For many massive weight loss patients (> 100 lbs), the thigh is often the last stage of body contouring that is done. It is always a good idea to see how much result you can get in the thighs after the abdominoplasty/panniculectomy/circumferential body is completed first. While these procedures won’t make a dramatic difference in the thighs, they do have some lifting effect in the upper portions of the inner and anterior thigh areas. I never do thigh lifts in conjunction with an abdominal/body lift procedure as this creates an enormous of swelling with lengthy operative times. Plus I don’t like the thought of a narrow strip of skin between the abdominal and thigh incisions from a blood supply/survival standpoint.
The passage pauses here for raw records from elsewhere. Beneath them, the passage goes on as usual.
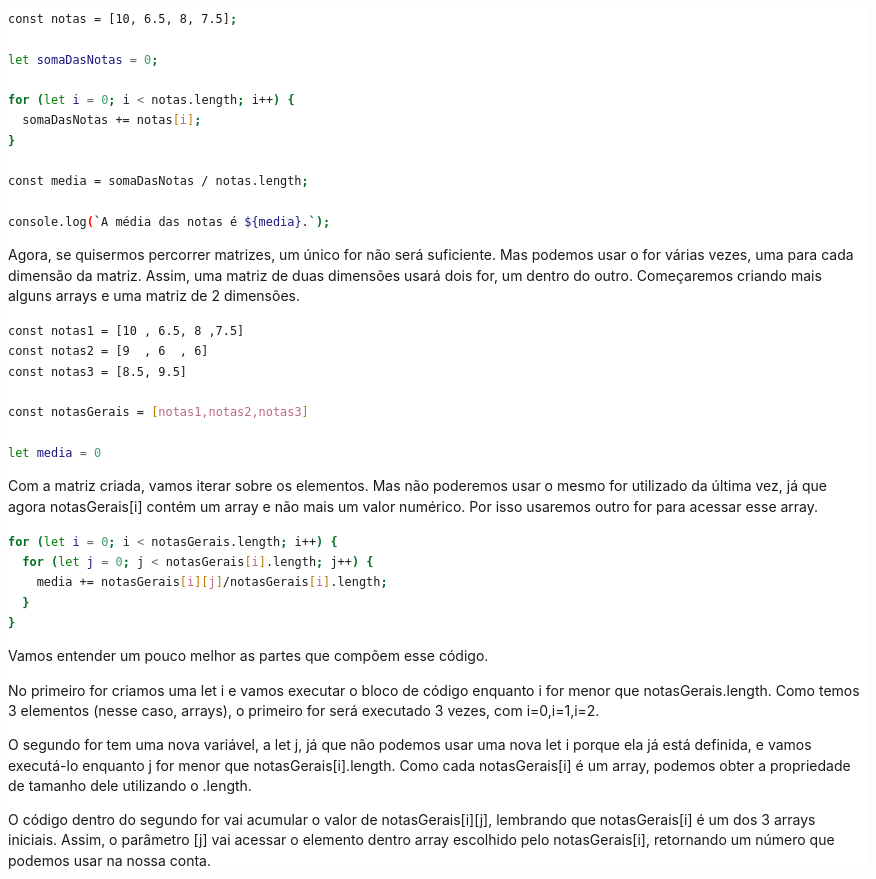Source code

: 
```bash
const notas = [10, 6.5, 8, 7.5];

let somaDasNotas = 0;

for (let i = 0; i < notas.length; i++) {
  somaDasNotas += notas[i];
}

const media = somaDasNotas / notas.length;

console.log(`A média das notas é ${media}.`);
```


Agora, se quisermos percorrer matrizes, um único for não será suficiente. Mas podemos usar o for várias vezes, uma para cada dimensão da matriz. Assim, uma matriz de duas dimensões usará dois for, um dentro do outro. Começaremos criando mais alguns arrays e uma matriz de 2 dimensões.


```bash
const notas1 = [10 , 6.5, 8 ,7.5]
const notas2 = [9  , 6  , 6]
const notas3 = [8.5, 9.5]
 
const notasGerais = [notas1,notas2,notas3]
 
let media = 0

```


Com a matriz criada, vamos iterar sobre os elementos. Mas não poderemos usar o mesmo for utilizado da última vez, já que agora notasGerais[i] contém um array e não mais um valor numérico. Por isso usaremos outro for para acessar esse array.


```bash
for (let i = 0; i < notasGerais.length; i++) {
  for (let j = 0; j < notasGerais[i].length; j++) {
    media += notasGerais[i][j]/notasGerais[i].length;
  }
}
```


Vamos entender um pouco melhor as partes que compõem esse código.

No primeiro for criamos uma let i e vamos executar o bloco de código enquanto i for menor que notasGerais.length. Como temos 3 elementos (nesse caso, arrays), o primeiro for será executado 3 vezes, com i=0,i=1,i=2.

O segundo for tem uma nova variável, a let j, já que não podemos usar uma nova let i porque ela já está definida, e vamos executá-lo enquanto j for menor que notasGerais[i].length. Como cada notasGerais[i] é um array, podemos obter a propriedade de tamanho dele utilizando o .length.

O código dentro do segundo for vai acumular o valor de notasGerais[i][j], lembrando que notasGerais[i] é um dos 3 arrays iniciais. Assim, o parâmetro [j] vai acessar o elemento dentro array escolhido pelo notasGerais[i], retornando um número que podemos usar na nossa conta.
Thigh lifts in the massive weight loss patient are very different from the typical thigh lift procedure. First and foremost, the amount skin in all dimensions is simply greater. Therefore, the typical cutout pattern with a resultant scar isolated to the groin crease is not going to be sufficient. A good amount of improvement can not be done this way despite the fact that the scar is fairly well hidden. Second, the excessive thigh skin exists in three-dimensions, meaning both horizontal and vertical skin cutouts must be done to make a true size reduction. This results in an extra scar running down the inside of the leg to at least the knee and sometimes past it. Third, as the scar burden has increased so the the ‘typical’ postoperative problems which can occur including wound separation at the T (junction of horizontal and vertical scars), fluid build-up after drain removal, and some degree of scar thickening.
Like many bariatric plastic surgery procedures, thigh lifts result in a lot of scar but they are tremendously effective. They are not painful to go through other than some discomfort from being tight in the groin area. Recovery from a thigh lift really relates to the need to limit the amount of walking that you do in the first few weeks after surgery so as not to put too much stress on the incision sites.